** WHAT IS NEEDED **
The entries that follow should be reproduced exactly, with no images carried over.

[Image and design file data]
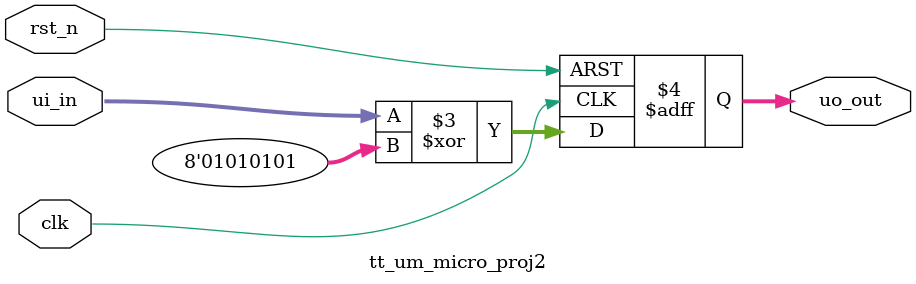
<source format=v>

`default_nettype none


module tt_um_micro_proj2 (
`ifdef USE_POWER_PINS
    input  wire       VPWR,
    input  wire       VGND,
`endif
    input  wire [7:0] ui_in,   // Dedicated inputs
    output reg  [7:0] uo_out,  // Dedicated outputs
    input  wire       clk,     // clock
    input  wire       rst_n    // reset_n - low to reset
);

  always @(posedge clk or negedge rst_n) begin
`ifdef USE_POWER_PINS
    if (~VPWR | VGND) begin
      uo_out <= 8'h00;
    end else
`endif
    if (~rst_n) begin
      uo_out <= 8'h00;
    end else begin
      uo_out <= ui_in ^ 8'h55;
    end
  end

endmodule  // tt_um_micro_proj2

</source>
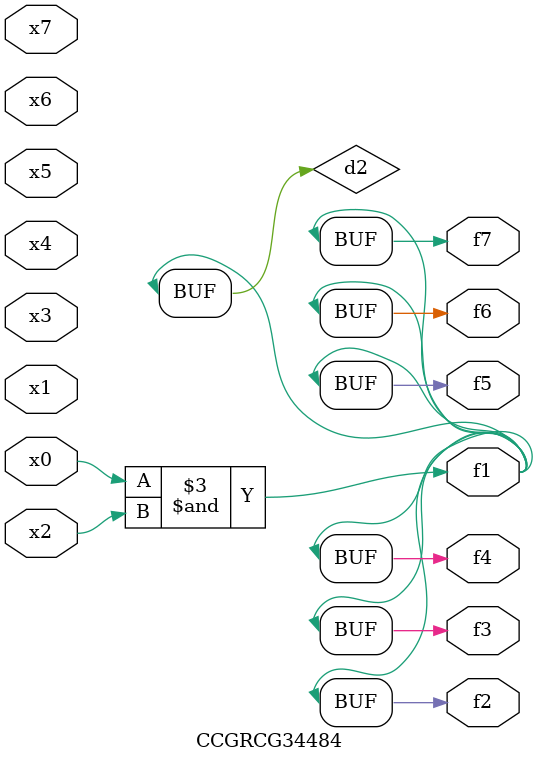
<source format=v>
module CCGRCG34484(
	input x0, x1, x2, x3, x4, x5, x6, x7,
	output f1, f2, f3, f4, f5, f6, f7
);

	wire d1, d2;

	nor (d1, x3, x6);
	and (d2, x0, x2);
	assign f1 = d2;
	assign f2 = d2;
	assign f3 = d2;
	assign f4 = d2;
	assign f5 = d2;
	assign f6 = d2;
	assign f7 = d2;
endmodule

</source>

** SOLUTION **
<source format=v>

`default_nettype none


module tt_um_micro_proj2 (
`ifdef USE_POWER_PINS
    input  wire       VPWR,
    input  wire       VGND,
`endif
    input  wire [7:0] ui_in,   // Dedicated inputs
    output reg  [7:0] uo_out,  // Dedicated outputs
    input  wire       clk,     // clock
    input  wire       rst_n    // reset_n - low to reset
);

  always @(posedge clk or negedge rst_n) begin
`ifdef USE_POWER_PINS
    if (~VPWR | VGND) begin
      uo_out <= 8'h00;
    end else
`endif
    if (~rst_n) begin
      uo_out <= 8'h00;
    end else begin
      uo_out <= ui_in ^ 8'h55;
    end
  end

endmodule  // tt_um_micro_proj2

</source>
<source format=v>
module CCGRCG34484(
	input x0, x1, x2, x3, x4, x5, x6, x7,
	output f1, f2, f3, f4, f5, f6, f7
);

	wire d1, d2;

	nor (d1, x3, x6);
	and (d2, x0, x2);
	assign f1 = d2;
	assign f2 = d2;
	assign f3 = d2;
	assign f4 = d2;
	assign f5 = d2;
	assign f6 = d2;
	assign f7 = d2;
endmodule

</source>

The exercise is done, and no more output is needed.